— Begin —

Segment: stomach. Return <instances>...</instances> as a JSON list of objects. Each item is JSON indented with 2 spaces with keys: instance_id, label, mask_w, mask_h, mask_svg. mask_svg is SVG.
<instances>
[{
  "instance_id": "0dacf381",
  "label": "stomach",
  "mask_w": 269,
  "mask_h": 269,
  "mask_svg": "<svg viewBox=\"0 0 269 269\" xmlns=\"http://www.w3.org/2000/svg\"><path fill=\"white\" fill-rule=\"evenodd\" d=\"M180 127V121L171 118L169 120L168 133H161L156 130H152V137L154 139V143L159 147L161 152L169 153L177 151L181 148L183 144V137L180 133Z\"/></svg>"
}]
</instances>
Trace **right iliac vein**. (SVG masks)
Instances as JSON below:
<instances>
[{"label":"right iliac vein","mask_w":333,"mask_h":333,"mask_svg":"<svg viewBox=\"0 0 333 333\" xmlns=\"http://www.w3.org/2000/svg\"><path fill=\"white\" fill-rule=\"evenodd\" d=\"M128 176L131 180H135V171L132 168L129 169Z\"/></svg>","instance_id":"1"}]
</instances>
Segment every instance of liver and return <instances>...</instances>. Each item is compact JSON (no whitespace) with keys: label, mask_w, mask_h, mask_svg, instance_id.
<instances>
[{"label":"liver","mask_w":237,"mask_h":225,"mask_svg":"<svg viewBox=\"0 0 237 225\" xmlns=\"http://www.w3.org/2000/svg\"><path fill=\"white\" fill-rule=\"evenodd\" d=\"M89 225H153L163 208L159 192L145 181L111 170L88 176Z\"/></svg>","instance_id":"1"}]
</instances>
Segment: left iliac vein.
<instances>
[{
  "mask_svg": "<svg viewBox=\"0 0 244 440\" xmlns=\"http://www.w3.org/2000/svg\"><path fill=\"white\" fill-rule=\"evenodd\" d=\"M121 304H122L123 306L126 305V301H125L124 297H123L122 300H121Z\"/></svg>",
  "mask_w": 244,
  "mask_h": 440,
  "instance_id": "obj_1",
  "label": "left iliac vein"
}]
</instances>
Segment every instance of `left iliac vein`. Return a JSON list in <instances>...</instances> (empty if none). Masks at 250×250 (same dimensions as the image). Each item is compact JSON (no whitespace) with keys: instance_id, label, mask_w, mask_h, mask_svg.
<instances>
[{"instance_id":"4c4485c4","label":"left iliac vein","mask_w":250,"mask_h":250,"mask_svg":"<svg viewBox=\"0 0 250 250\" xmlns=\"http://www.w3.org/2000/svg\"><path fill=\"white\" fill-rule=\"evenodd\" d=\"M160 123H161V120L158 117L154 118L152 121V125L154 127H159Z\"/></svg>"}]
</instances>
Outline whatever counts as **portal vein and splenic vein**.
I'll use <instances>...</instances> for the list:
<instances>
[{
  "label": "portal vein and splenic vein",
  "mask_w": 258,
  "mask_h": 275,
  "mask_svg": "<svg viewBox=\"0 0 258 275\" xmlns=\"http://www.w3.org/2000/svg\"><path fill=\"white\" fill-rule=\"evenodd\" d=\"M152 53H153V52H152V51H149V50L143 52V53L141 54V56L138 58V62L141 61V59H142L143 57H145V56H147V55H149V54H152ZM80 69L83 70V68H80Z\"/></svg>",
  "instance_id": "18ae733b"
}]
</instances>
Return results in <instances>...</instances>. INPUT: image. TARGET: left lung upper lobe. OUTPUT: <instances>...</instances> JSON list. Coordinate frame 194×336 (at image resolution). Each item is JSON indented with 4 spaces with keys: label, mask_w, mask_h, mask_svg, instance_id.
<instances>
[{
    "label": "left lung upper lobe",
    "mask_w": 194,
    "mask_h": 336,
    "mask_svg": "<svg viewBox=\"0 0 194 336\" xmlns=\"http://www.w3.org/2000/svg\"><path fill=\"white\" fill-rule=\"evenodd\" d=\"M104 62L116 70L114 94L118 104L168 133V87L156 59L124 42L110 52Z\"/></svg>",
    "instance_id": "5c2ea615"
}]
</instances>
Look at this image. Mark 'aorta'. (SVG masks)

— End —

Objective -> Render every line of the items above as a JSON list of strings, one string per line, leaving out blank lines.

Response to this exercise ->
[
  "Segment: stomach. Return <instances>...</instances> as a JSON list of objects. Each item is JSON indented with 2 spaces with keys: instance_id, label, mask_w, mask_h, mask_svg. mask_svg is SVG.",
  "<instances>",
  "[{",
  "  \"instance_id\": \"0dacf381\",",
  "  \"label\": \"stomach\",",
  "  \"mask_w\": 269,",
  "  \"mask_h\": 269,",
  "  \"mask_svg\": \"<svg viewBox=\\\"0 0 269 269\\\" xmlns=\\\"http://www.w3.org/2000/svg\\\"><path fill=\\\"white\\\" fill-rule=\\\"evenodd\\\" d=\\\"M180 127V121L171 118L169 120L168 133H161L156 130H152V137L154 139V143L159 147L161 152L169 153L177 151L181 148L183 144V137L180 133Z\\\"/></svg>\"",
  "}]",
  "</instances>",
  "Trace **right iliac vein**. (SVG masks)",
  "Instances as JSON below:",
  "<instances>",
  "[{\"label\":\"right iliac vein\",\"mask_w\":333,\"mask_h\":333,\"mask_svg\":\"<svg viewBox=\\\"0 0 333 333\\\" xmlns=\\\"http://www.w3.org/2000/svg\\\"><path fill=\\\"white\\\" fill-rule=\\\"evenodd\\\" d=\\\"M128 176L131 180H135V171L132 168L129 169Z\\\"/></svg>\",\"instance_id\":\"1\"}]",
  "</instances>",
  "Segment every instance of liver and return <instances>...</instances>. Each item is compact JSON (no whitespace) with keys: label, mask_w, mask_h, mask_svg, instance_id.",
  "<instances>",
  "[{\"label\":\"liver\",\"mask_w\":237,\"mask_h\":225,\"mask_svg\":\"<svg viewBox=\\\"0 0 237 225\\\" xmlns=\\\"http://www.w3.org/2000/svg\\\"><path fill=\\\"white\\\" fill-rule=\\\"evenodd\\\" d=\\\"M89 225H153L163 208L159 192L145 181L111 170L88 176Z\\\"/></svg>\",\"instance_id\":\"1\"}]",
  "</instances>",
  "Segment: left iliac vein.",
  "<instances>",
  "[{",
  "  \"mask_svg\": \"<svg viewBox=\\\"0 0 244 440\\\" xmlns=\\\"http://www.w3.org/2000/svg\\\"><path fill=\\\"white\\\" fill-rule=\\\"evenodd\\\" d=\\\"M121 304H122L123 306L126 305V301H125L124 297H123L122 300H121Z\\\"/></svg>\",",
  "  \"mask_w\": 244,",
  "  \"mask_h\": 440,",
  "  \"instance_id\": \"obj_1\",",
  "  \"label\": \"left iliac vein\"",
  "}]",
  "</instances>",
  "Segment every instance of `left iliac vein`. Return a JSON list in <instances>...</instances> (empty if none). Masks at 250×250 (same dimensions as the image). Each item is compact JSON (no whitespace) with keys: instance_id, label, mask_w, mask_h, mask_svg.",
  "<instances>",
  "[{\"instance_id\":\"4c4485c4\",\"label\":\"left iliac vein\",\"mask_w\":250,\"mask_h\":250,\"mask_svg\":\"<svg viewBox=\\\"0 0 250 250\\\" xmlns=\\\"http://www.w3.org/2000/svg\\\"><path fill=\\\"white\\\" fill-rule=\\\"evenodd\\\" d=\\\"M160 123H161V120L158 117L154 118L152 121V125L154 127H159Z\\\"/></svg>\"}]",
  "</instances>",
  "Outline whatever counts as **portal vein and splenic vein**.",
  "I'll use <instances>...</instances> for the list:",
  "<instances>",
  "[{",
  "  \"label\": \"portal vein and splenic vein\",",
  "  \"mask_w\": 258,",
  "  \"mask_h\": 275,",
  "  \"mask_svg\": \"<svg viewBox=\\\"0 0 258 275\\\" xmlns=\\\"http://www.w3.org/2000/svg\\\"><path fill=\\\"white\\\" fill-rule=\\\"evenodd\\\" d=\\\"M152 53H153V52H152V51H149V50L143 52V53L141 54V56L138 58V62L141 61V59H142L143 57H145V56H147V55H149V54H152ZM80 69L83 70V68H80Z\\\"/></svg>\",",
  "  \"instance_id\": \"18ae733b\"",
  "}]",
  "</instances>",
  "Return results in <instances>...</instances>. INPUT: image. TARGET: left lung upper lobe. OUTPUT: <instances>...</instances> JSON list. Coordinate frame 194×336 (at image resolution). Each item is JSON indented with 4 spaces with keys: label, mask_w, mask_h, mask_svg, instance_id.",
  "<instances>",
  "[{",
  "    \"label\": \"left lung upper lobe\",",
  "    \"mask_w\": 194,",
  "    \"mask_h\": 336,",
  "    \"mask_svg\": \"<svg viewBox=\\\"0 0 194 336\\\" xmlns=\\\"http://www.w3.org/2000/svg\\\"><path fill=\\\"white\\\" fill-rule=\\\"evenodd\\\" d=\\\"M104 62L116 70L114 94L118 104L168 133V87L156 59L124 42L110 52Z\\\"/></svg>\",",
  "    \"instance_id\": \"5c2ea615\"",
  "}]",
  "</instances>",
  "Look at this image. Mark 'aorta'. (SVG masks)"
]